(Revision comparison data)

== Segment start ==

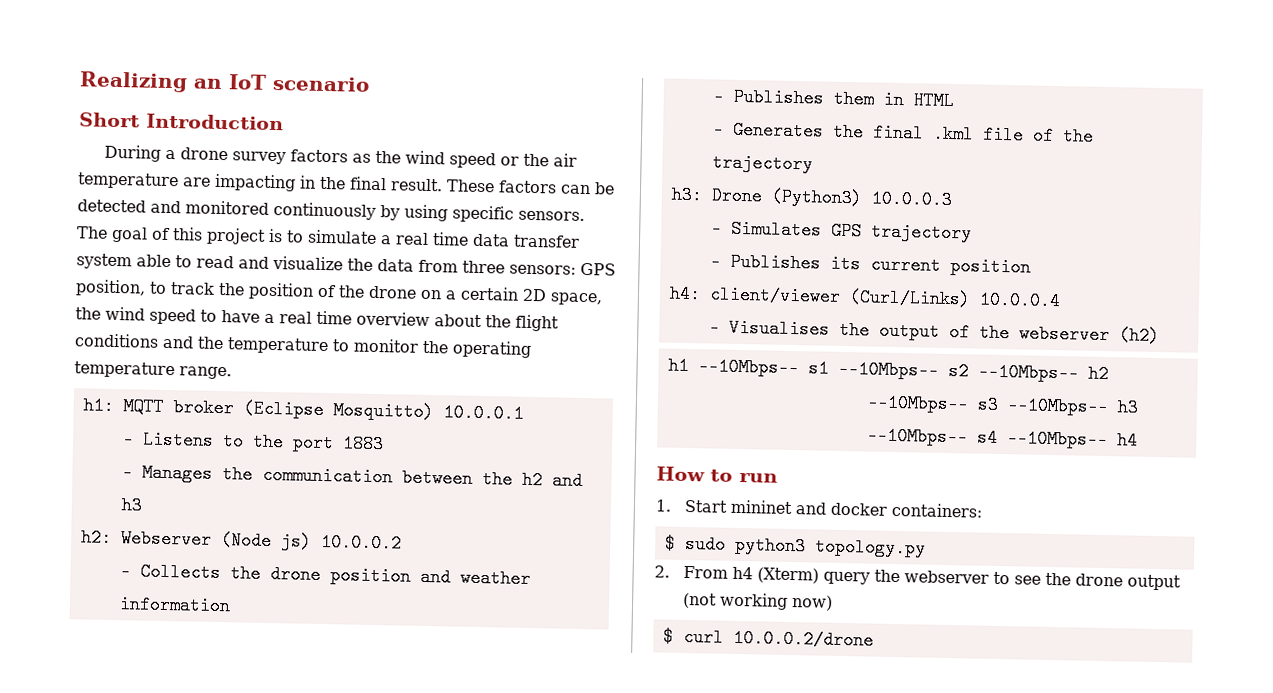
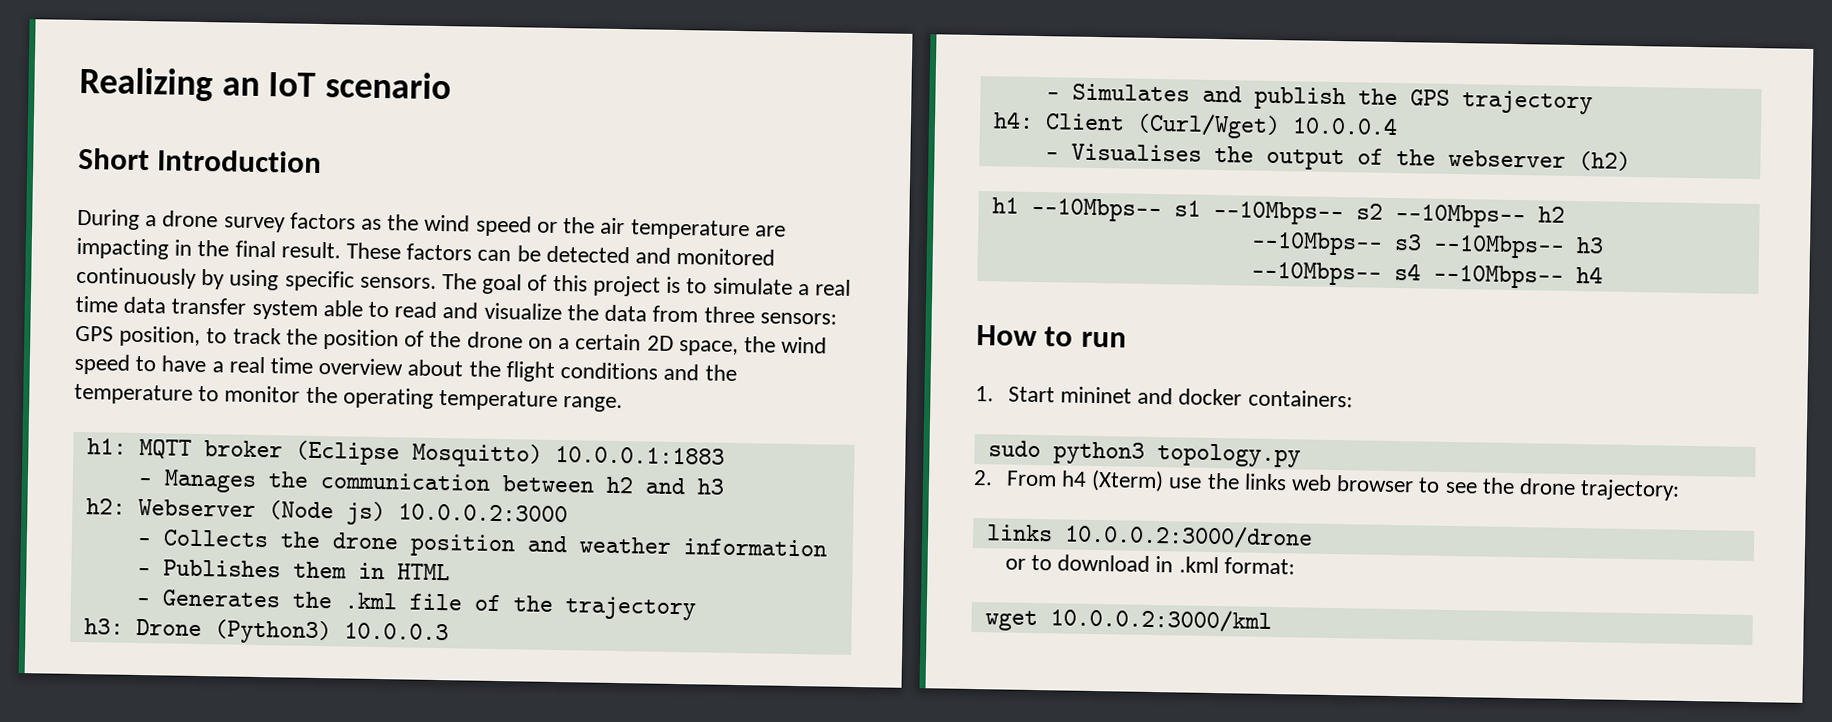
[442,403,524,423] [121,430,384,454] 10.0.0.1 // - Listens to the port 1883 -> [554,445,725,465] 10.0.0.1:1883
[481,470,513,489] the -> (595, 484) none
[320,532,402,553] 10.0.0.2 -> [397,503,568,523] 10.0.0.2:3000
[871,123,924,143] final -> (333, 600) none
(822, 229) none -> [1201,85,1398,111] and publish the
[709,252,1031,277] // - Publishes its current position -> (1593, 102) none
[708,285,971,309] client/viewer (Curl/Links) -> [1044,112,1281,140] Client (Curl/Wget)
[664,534,676,553] $ -> (1353, 398) none
[822,569,1181,591] [681,592,833,611] [662,627,874,650] query the webserver to see the drone output (not working now) // $ curl 10.0.0.2/drone -> [1168,472,1681,501] [986,523,1313,550] [1004,554,1295,575] [984,607,1272,633] use the links web browser to see the drone trajectory: // links 10.0.0.2:3000/drone // or to download in .kml format: // wget 10.0.0.2:3000/kml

== Segment end ==

Copy only this part of the entries above: the line with "(822, 229) none", the line with "[664,534,676,553] $ -> (1353, 398) none", and the lines between, all exactly as written.

* **RESPONSE TO THIS TASK**
(822, 229) none -> [1201,85,1398,111] and publish the
[709,252,1031,277] // - Publishes its current position -> (1593, 102) none
[708,285,971,309] client/viewer (Curl/Links) -> [1044,112,1281,140] Client (Curl/Wget)
[664,534,676,553] $ -> (1353, 398) none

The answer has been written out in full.